Wenn
die Eule der Minerva des Lebens goldnen Baum umkreist
Über die Wirksamkeit Philosophischer Praxis
Eine Diskussionsveranstaltung unter Leitung von Dr. Christian Rabanus
Philosophie ist ihrer Grundidee nach Praxis. Schon Sokrates diskutierte mit seinen Zeitgenossen Probleme der Praxis auf dem Marktplatz – etwa die Frage, was eine gute Erziehung leisten solle, ob man ein tugendhaftes Dasein lernen könne oder was Gerechtigkeit im Staat sei. Dabei schreckte Sokrates auch nicht vor theoretischen Herausforderungen zurück.
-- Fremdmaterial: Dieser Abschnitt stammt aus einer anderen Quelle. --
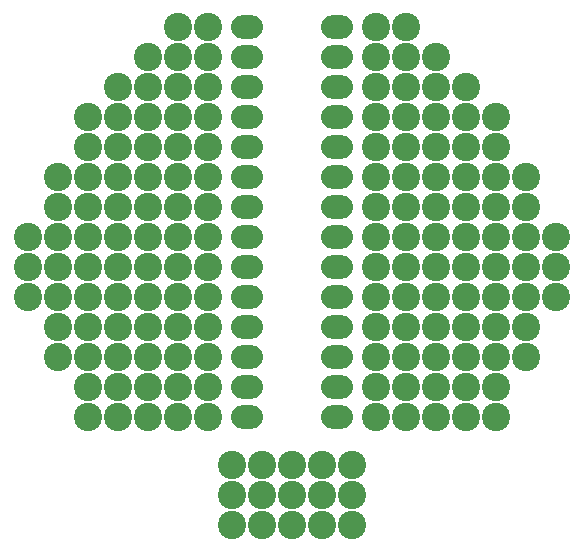
<source format=gbs>
G04 #@! TF.FileFunction,Soldermask,Bot*
%FSLAX46Y46*%
G04 Gerber Fmt 4.6, Leading zero omitted, Abs format (unit mm)*
G04 Created by KiCad (PCBNEW 4.0.0-rc1-stable) date Di 10 Nov 2015 17:33:22 CET*
%MOMM*%
G01*
G04 APERTURE LIST*
%ADD10C,0.100000*%
%ADD11C,2.398980*%
%ADD12O,2.700000X2.000000*%
G04 APERTURE END LIST*
D10*
D11*
X158750000Y-103124000D03*
X139446000Y-103124000D03*
X156210000Y-103124000D03*
X141986000Y-103124000D03*
X158750000Y-105664000D03*
X156210000Y-105664000D03*
X161290000Y-105664000D03*
X161290000Y-108204000D03*
X158750000Y-108204000D03*
X163830000Y-108204000D03*
X156210000Y-108204000D03*
X141986000Y-105664000D03*
X139446000Y-105664000D03*
X136906000Y-105664000D03*
X139446000Y-108204000D03*
X136906000Y-108204000D03*
X141986000Y-108204000D03*
X134366000Y-108204000D03*
X126746000Y-123444000D03*
X126746000Y-120904000D03*
X126746000Y-125984000D03*
X129286000Y-125984000D03*
X129286000Y-128524000D03*
X129286000Y-131064000D03*
X129286000Y-123444000D03*
X129286000Y-120904000D03*
X129286000Y-115824000D03*
X129286000Y-118364000D03*
X171450000Y-123444000D03*
X171450000Y-120904000D03*
X171450000Y-125984000D03*
X168910000Y-115824000D03*
X168910000Y-118364000D03*
X168910000Y-123444000D03*
X168910000Y-120904000D03*
X168910000Y-128524000D03*
X168910000Y-125984000D03*
X168910000Y-131064000D03*
X158750000Y-113284000D03*
X161290000Y-113284000D03*
X158750000Y-115824000D03*
X161290000Y-115824000D03*
X161290000Y-118364000D03*
X158750000Y-118364000D03*
X163830000Y-113284000D03*
X166370000Y-110744000D03*
X166370000Y-113284000D03*
X163830000Y-110744000D03*
X158750000Y-128524000D03*
X158750000Y-125984000D03*
X161290000Y-125984000D03*
X166370000Y-125984000D03*
X161290000Y-123444000D03*
X166370000Y-120904000D03*
X163830000Y-125984000D03*
X166370000Y-123444000D03*
X163830000Y-120904000D03*
X161290000Y-120904000D03*
X163830000Y-123444000D03*
X158750000Y-123444000D03*
X158750000Y-120904000D03*
X161290000Y-136144000D03*
X166370000Y-136144000D03*
X163830000Y-133604000D03*
X166370000Y-133604000D03*
X163830000Y-136144000D03*
X161290000Y-133604000D03*
X163830000Y-131064000D03*
X163830000Y-128524000D03*
X161290000Y-128524000D03*
X161290000Y-131064000D03*
X166370000Y-128524000D03*
X166370000Y-131064000D03*
X158750000Y-133604000D03*
X158750000Y-131064000D03*
X158750000Y-136144000D03*
X163830000Y-118364000D03*
X166370000Y-118364000D03*
X163830000Y-115824000D03*
X166370000Y-115824000D03*
X161290000Y-110744000D03*
X158750000Y-110744000D03*
X156210000Y-118364000D03*
X156210000Y-115824000D03*
X156210000Y-120904000D03*
X156210000Y-123444000D03*
X156210000Y-125984000D03*
X156210000Y-128524000D03*
X156210000Y-113284000D03*
X156210000Y-131064000D03*
X156210000Y-136144000D03*
X156210000Y-133604000D03*
X144018000Y-145288000D03*
X144018000Y-142748000D03*
X146558000Y-145288000D03*
X146558000Y-142748000D03*
X151638000Y-145288000D03*
X151638000Y-142748000D03*
X149098000Y-145288000D03*
X149098000Y-142748000D03*
X154178000Y-145288000D03*
X154178000Y-142748000D03*
X144018000Y-140208000D03*
X146558000Y-140208000D03*
X149098000Y-140208000D03*
X154178000Y-140208000D03*
X151638000Y-140208000D03*
X131826000Y-125984000D03*
X134366000Y-125984000D03*
X134366000Y-123444000D03*
X131826000Y-120904000D03*
X131826000Y-123444000D03*
X131826000Y-131064000D03*
X131826000Y-128524000D03*
X134366000Y-131064000D03*
X134366000Y-128524000D03*
X136906000Y-131064000D03*
X136906000Y-128524000D03*
X141986000Y-131064000D03*
X139446000Y-131064000D03*
X141986000Y-128524000D03*
X141986000Y-125984000D03*
X139446000Y-125984000D03*
X139446000Y-128524000D03*
X139446000Y-123444000D03*
X139446000Y-120904000D03*
X141986000Y-123444000D03*
X141986000Y-120904000D03*
X136906000Y-125984000D03*
X136906000Y-123444000D03*
X136906000Y-120904000D03*
X134366000Y-120904000D03*
X134366000Y-133604000D03*
X131826000Y-136144000D03*
X131826000Y-133604000D03*
X134366000Y-136144000D03*
X139446000Y-118364000D03*
X141986000Y-118364000D03*
X141986000Y-110744000D03*
X141986000Y-115824000D03*
X141986000Y-113284000D03*
X139446000Y-110744000D03*
X131826000Y-118364000D03*
X136906000Y-118364000D03*
X131826000Y-115824000D03*
X134366000Y-118364000D03*
X136906000Y-110744000D03*
X139446000Y-115824000D03*
X134366000Y-113284000D03*
X136906000Y-115824000D03*
X136906000Y-113284000D03*
X139446000Y-113284000D03*
X134366000Y-115824000D03*
X136906000Y-133604000D03*
X139446000Y-133604000D03*
X139446000Y-136144000D03*
X141986000Y-136144000D03*
X136906000Y-136144000D03*
X141986000Y-133604000D03*
X131826000Y-113284000D03*
X131826000Y-110744000D03*
X134366000Y-110744000D03*
X156210000Y-110744000D03*
D12*
X145288000Y-136144000D03*
X145288000Y-133604000D03*
X145288000Y-131064000D03*
X145288000Y-128524000D03*
X145288000Y-125984000D03*
X145288000Y-123444000D03*
X145288000Y-120904000D03*
X145288000Y-118364000D03*
X145288000Y-115824000D03*
X145288000Y-113284000D03*
X145288000Y-110744000D03*
X145288000Y-108204000D03*
X145288000Y-105664000D03*
X145288000Y-103124000D03*
X152908000Y-103124000D03*
X152908000Y-105664000D03*
X152908000Y-108204000D03*
X152908000Y-110744000D03*
X152908000Y-113284000D03*
X152908000Y-115824000D03*
X152908000Y-118364000D03*
X152908000Y-120904000D03*
X152908000Y-123444000D03*
X152908000Y-125984000D03*
X152908000Y-128524000D03*
X152908000Y-131064000D03*
X152908000Y-133604000D03*
X152908000Y-136144000D03*
M02*

</source>
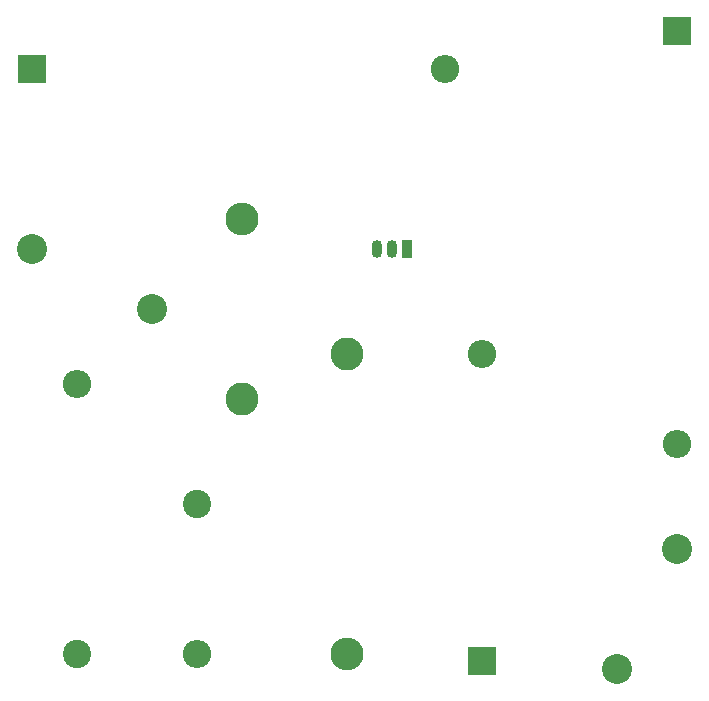
<source format=gbr>
G04 #@! TF.FileFunction,Copper,L2,Bot,Signal*
%FSLAX46Y46*%
G04 Gerber Fmt 4.6, Leading zero omitted, Abs format (unit mm)*
G04 Created by KiCad (PCBNEW 4.0.5) date 05/25/17 00:15:28*
%MOMM*%
%LPD*%
G01*
G04 APERTURE LIST*
%ADD10C,0.100000*%
%ADD11C,2.540000*%
%ADD12R,2.400000X2.400000*%
%ADD13O,2.400000X2.400000*%
%ADD14O,0.900000X1.500000*%
%ADD15R,0.900000X1.500000*%
%ADD16C,2.400000*%
%ADD17C,2.800000*%
%ADD18O,2.800000X2.800000*%
G04 APERTURE END LIST*
D10*
D11*
X91440000Y-102870000D03*
X81280000Y-97790000D03*
X135890000Y-123190000D03*
X130810000Y-133350000D03*
D12*
X81280000Y-82550000D03*
D13*
X116280000Y-82550000D03*
D12*
X119380000Y-132680000D03*
D13*
X119380000Y-106680000D03*
D12*
X135890000Y-79300000D03*
D13*
X135890000Y-114300000D03*
D14*
X111760000Y-97790000D03*
X110490000Y-97790000D03*
D15*
X113030000Y-97790000D03*
D16*
X95250000Y-119380000D03*
D13*
X95250000Y-132080000D03*
D16*
X85090000Y-132080000D03*
D13*
X85090000Y-109220000D03*
D17*
X99060000Y-110490000D03*
D18*
X99060000Y-95250000D03*
D17*
X107950000Y-106680000D03*
D18*
X107950000Y-132080000D03*
M02*

</source>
Damals wie heute bedarf es oft erst umfangreicher theoretischer Untersuchungen, um auf scheinbar leichte praktische Fragen wirklich gute Antworten geben zu können. Und: Sokrates redete nicht nur gelehrt, sondern lebte seine Rede – was ihn ja letztlich auch das Leben gekostet hat.
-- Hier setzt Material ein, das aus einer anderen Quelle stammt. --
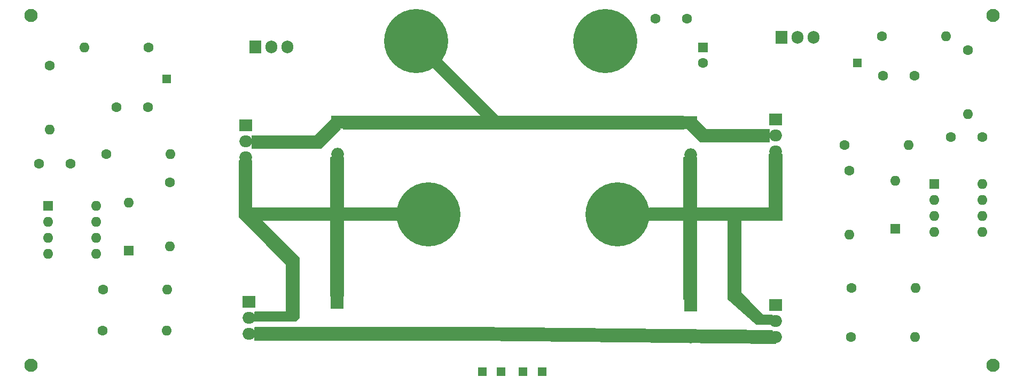
<source format=gts>
G04 #@! TF.GenerationSoftware,KiCad,Pcbnew,8.0.6*
G04 #@! TF.CreationDate,2024-11-01T15:42:23-04:00*
G04 #@! TF.ProjectId,H_Bridge_KiCAD,485f4272-6964-4676-955f-4b694341442e,rev?*
G04 #@! TF.SameCoordinates,Original*
G04 #@! TF.FileFunction,Soldermask,Top*
G04 #@! TF.FilePolarity,Negative*
%FSLAX46Y46*%
G04 Gerber Fmt 4.6, Leading zero omitted, Abs format (unit mm)*
G04 Created by KiCad (PCBNEW 8.0.6) date 2024-11-01 15:42:23*
%MOMM*%
%LPD*%
G01*
G04 APERTURE LIST*
%ADD10C,0.200000*%
%ADD11C,0.100000*%
%ADD12R,2.000000X2.000000*%
%ADD13O,2.000000X2.000000*%
%ADD14C,10.160000*%
%ADD15R,2.000000X1.905000*%
%ADD16O,2.000000X1.905000*%
%ADD17C,1.600000*%
%ADD18O,1.600000X1.600000*%
%ADD19R,1.905000X2.000000*%
%ADD20O,1.905000X2.000000*%
%ADD21R,1.600000X1.600000*%
%ADD22R,1.350000X1.350000*%
%ADD23C,2.100000*%
G04 APERTURE END LIST*
D10*
X174000000Y-79500000D02*
X120000000Y-79500000D01*
X120000000Y-77500000D01*
X174000000Y-77500000D01*
X174000000Y-79500000D01*
G36*
X174000000Y-79500000D02*
G01*
X120000000Y-79500000D01*
X120000000Y-77500000D01*
X174000000Y-77500000D01*
X174000000Y-79500000D01*
G37*
X188000000Y-111500000D02*
X188500000Y-113500000D01*
X141000000Y-113000000D01*
X106000000Y-113000000D01*
X106000000Y-111000000D01*
X140000000Y-111000000D01*
X188000000Y-111500000D01*
G36*
X188000000Y-111500000D02*
G01*
X188500000Y-113500000D01*
X141000000Y-113000000D01*
X106000000Y-113000000D01*
X106000000Y-111000000D01*
X140000000Y-111000000D01*
X188000000Y-111500000D01*
G37*
D11*
X119500000Y-79500000D02*
X116500000Y-82500000D01*
X105500000Y-82500000D01*
X105500000Y-80500000D01*
X115500000Y-80500000D01*
X118000000Y-78000000D01*
X119500000Y-79500000D01*
G36*
X119500000Y-79500000D02*
G01*
X116500000Y-82500000D01*
X105500000Y-82500000D01*
X105500000Y-80500000D01*
X115500000Y-80500000D01*
X118000000Y-78000000D01*
X119500000Y-79500000D01*
G37*
D10*
X120000000Y-92000000D02*
X128500000Y-92000000D01*
X128500000Y-94000000D01*
X120000000Y-94000000D01*
X120000000Y-106000000D01*
X118000000Y-106000000D01*
X118000000Y-94000000D01*
X107000000Y-94000000D01*
X113000000Y-100000000D01*
X113000000Y-109500000D01*
X112500000Y-110000000D01*
X106000000Y-110000000D01*
X106000000Y-108500000D01*
X111000000Y-108500000D01*
X111000000Y-101000000D01*
X103500000Y-93500000D01*
X103500000Y-84500000D01*
X105500000Y-84500000D01*
X105500000Y-92000000D01*
X118000000Y-92000000D01*
X118000000Y-84000000D01*
X120000000Y-84000000D01*
X120000000Y-92000000D01*
G36*
X120000000Y-92000000D02*
G01*
X128500000Y-92000000D01*
X128500000Y-94000000D01*
X120000000Y-94000000D01*
X120000000Y-106000000D01*
X118000000Y-106000000D01*
X118000000Y-94000000D01*
X107000000Y-94000000D01*
X113000000Y-100000000D01*
X113000000Y-109500000D01*
X112500000Y-110000000D01*
X106000000Y-110000000D01*
X106000000Y-108500000D01*
X111000000Y-108500000D01*
X111000000Y-101000000D01*
X103500000Y-93500000D01*
X103500000Y-84500000D01*
X105500000Y-84500000D01*
X105500000Y-92000000D01*
X118000000Y-92000000D01*
X118000000Y-84000000D01*
X120000000Y-84000000D01*
X120000000Y-92000000D01*
G37*
D11*
X177500000Y-79500000D02*
X187500000Y-79500000D01*
X187500000Y-81500000D01*
X176500000Y-81500000D01*
X174500000Y-79500000D01*
X176000000Y-78000000D01*
X177500000Y-79500000D01*
G36*
X177500000Y-79500000D02*
G01*
X187500000Y-79500000D01*
X187500000Y-81500000D01*
X176500000Y-81500000D01*
X174500000Y-79500000D01*
X176000000Y-78000000D01*
X177500000Y-79500000D01*
G37*
D10*
X145000000Y-78000000D02*
X142500000Y-78000000D01*
X134000000Y-69500000D01*
X134500000Y-69500000D01*
X135500000Y-68500000D01*
X145000000Y-78000000D01*
G36*
X145000000Y-78000000D02*
G01*
X142500000Y-78000000D01*
X134000000Y-69500000D01*
X134500000Y-69500000D01*
X135500000Y-68500000D01*
X145000000Y-78000000D01*
G37*
X189500000Y-94000000D02*
X183000000Y-94000000D01*
X183000000Y-105500000D01*
X186500000Y-109000000D01*
X188000000Y-109000000D01*
X188000000Y-110500000D01*
X185500000Y-110500000D01*
X181000000Y-106500000D01*
X181000000Y-94000000D01*
X176000000Y-94000000D01*
X176000000Y-106500000D01*
X174000000Y-106500000D01*
X174000000Y-94000000D01*
X168500000Y-94000000D01*
X168500000Y-92000000D01*
X174000000Y-92000000D01*
X174000000Y-84000000D01*
X176000000Y-84000000D01*
X176000000Y-92000000D01*
X187500000Y-92000000D01*
X187500000Y-83500000D01*
X189500000Y-83500000D01*
X189500000Y-94000000D01*
G36*
X189500000Y-94000000D02*
G01*
X183000000Y-94000000D01*
X183000000Y-105500000D01*
X186500000Y-109000000D01*
X188000000Y-109000000D01*
X188000000Y-110500000D01*
X185500000Y-110500000D01*
X181000000Y-106500000D01*
X181000000Y-94000000D01*
X176000000Y-94000000D01*
X176000000Y-106500000D01*
X174000000Y-106500000D01*
X174000000Y-94000000D01*
X168500000Y-94000000D01*
X168500000Y-92000000D01*
X174000000Y-92000000D01*
X174000000Y-84000000D01*
X176000000Y-84000000D01*
X176000000Y-92000000D01*
X187500000Y-92000000D01*
X187500000Y-83500000D01*
X189500000Y-83500000D01*
X189500000Y-94000000D01*
G37*
D12*
X175055000Y-107420000D03*
D13*
X175055000Y-112500000D03*
D14*
X161500000Y-65500000D03*
X131530000Y-65500000D03*
D15*
X104555000Y-78880000D03*
D16*
X104555000Y-81420000D03*
X104555000Y-83960000D03*
D12*
X119055000Y-78380000D03*
D13*
X119055000Y-83460000D03*
D17*
X200520000Y-104720000D03*
D18*
X210680000Y-104720000D03*
D17*
X216250000Y-80720000D03*
X221250000Y-80720000D03*
D19*
X106055000Y-66460000D03*
D20*
X108595000Y-66460000D03*
X111135000Y-66460000D03*
D17*
X210500000Y-71000000D03*
X205500000Y-71000000D03*
D21*
X213700000Y-88200000D03*
D18*
X213700000Y-90740000D03*
X213700000Y-93280000D03*
X213700000Y-95820000D03*
X221320000Y-95820000D03*
X221320000Y-93280000D03*
X221320000Y-90740000D03*
X221320000Y-88200000D03*
D19*
X189460000Y-64945000D03*
D20*
X192000000Y-64945000D03*
X194540000Y-64945000D03*
D22*
X151500000Y-118000000D03*
X92000000Y-71500000D03*
D17*
X219000000Y-66920000D03*
D18*
X219000000Y-77080000D03*
D23*
X70500000Y-117000000D03*
D22*
X201500000Y-69000000D03*
D21*
X177000000Y-66500000D03*
D17*
X177000000Y-69000000D03*
D15*
X188500000Y-107460000D03*
D16*
X188500000Y-110000000D03*
X188500000Y-112540000D03*
D17*
X73500000Y-69420000D03*
D18*
X73500000Y-79580000D03*
D17*
X200180000Y-86060000D03*
D18*
X200180000Y-96220000D03*
D17*
X81920000Y-105000000D03*
D18*
X92080000Y-105000000D03*
D22*
X145000000Y-118000000D03*
D21*
X73200000Y-91700000D03*
D18*
X73200000Y-94240000D03*
X73200000Y-96780000D03*
X73200000Y-99320000D03*
X80820000Y-99320000D03*
X80820000Y-96780000D03*
X80820000Y-94240000D03*
X80820000Y-91700000D03*
D17*
X89080000Y-66500000D03*
D18*
X78920000Y-66500000D03*
D22*
X142000000Y-118000000D03*
D14*
X133500000Y-93000000D03*
X163470000Y-93000000D03*
D12*
X175055000Y-78460000D03*
D13*
X175055000Y-83540000D03*
D17*
X199420000Y-82000000D03*
D18*
X209580000Y-82000000D03*
D15*
X188555000Y-77960000D03*
D16*
X188555000Y-80500000D03*
X188555000Y-83040000D03*
D17*
X92500000Y-87920000D03*
D18*
X92500000Y-98080000D03*
D17*
X174500000Y-62000000D03*
X169500000Y-62000000D03*
X200500000Y-112500000D03*
D18*
X210660000Y-112500000D03*
D21*
X86000000Y-98810000D03*
D18*
X86000000Y-91190000D03*
D23*
X223000000Y-61500000D03*
D17*
X81840000Y-111500000D03*
D18*
X92000000Y-111500000D03*
D17*
X205340000Y-64720000D03*
D18*
X215500000Y-64720000D03*
D23*
X223000000Y-117000000D03*
D21*
X207500000Y-95310000D03*
D18*
X207500000Y-87690000D03*
D12*
X119000000Y-107000000D03*
D13*
X119000000Y-112080000D03*
D17*
X82420000Y-83500000D03*
D18*
X92580000Y-83500000D03*
D22*
X148500000Y-118000000D03*
D23*
X70500000Y-61500000D03*
D17*
X76750000Y-85000000D03*
X71750000Y-85000000D03*
X84000000Y-76000000D03*
X89000000Y-76000000D03*
D15*
X105055000Y-106920000D03*
D16*
X105055000Y-109460000D03*
X105055000Y-112000000D03*
M02*

</source>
Philosophische Praxis, ein unter dieser Bezeichnung noch recht junger Bildungs- und Beratungsberuf, sieht sich in der sokratischen Tradition. Gegenstand der philosophischen Praxis ist das tägliche Leben, die Methodik ist (u.a.) sokratisch in dem Sinne, dass die PhilosophInnen zu einem gemeinsamen Gedankengang einladen, um lebenstheoretisch und vor allem lebenspraktisch relevante Ideen hervorzubringen. Damit wendet sich Philosophische Praxis wieder zurück zu den Anfängen des Philosophierens und unter anderem gegen den in Hegel Zitat zum Ausdruck kommenden Eindruck, dass Philosophie nur in der Rückschau auf etwas reflektieren kann – Hegel schrieb: „Wenn die Philosophie ihr Grau in Grau malt, dann ist eine Gestalt des Lebens alt geworden, und mit Grau in Grau lässt sie sich nicht verjüngen, sondern nur erkennen; die Eule der Minerva beginnt erst mit der einbrechenden Dämmerung ihren Flug.“
Philosophie zielt aber eben nicht auf die graue Theorie, wie auch Mephisto in Goethes Faust meinte, sondern auf des Lebens goldnen Baum. Den gilt es zu verstehen und dieses Verständnis gilt es praktisch wirksam werden zu lassen. So nimmt Philosophie nicht nur die Form der Phänomenologie an, sondern die der Phänopraxie.
Die
letzte
Lust
am Denken
im
laufenden Jahr
2021
soll
diesem Komplex gewidmet sein. Gerade die gegenwärtige, wieder stark
durch Covid-19 geprägte alltägliche
Lebenslage
erfordert kritisches und differenziertes Denken und dann auch
entschlossenes Handeln. Philosophische Praxis und Praxis der
Philosophie können dafür Orientierung bieten.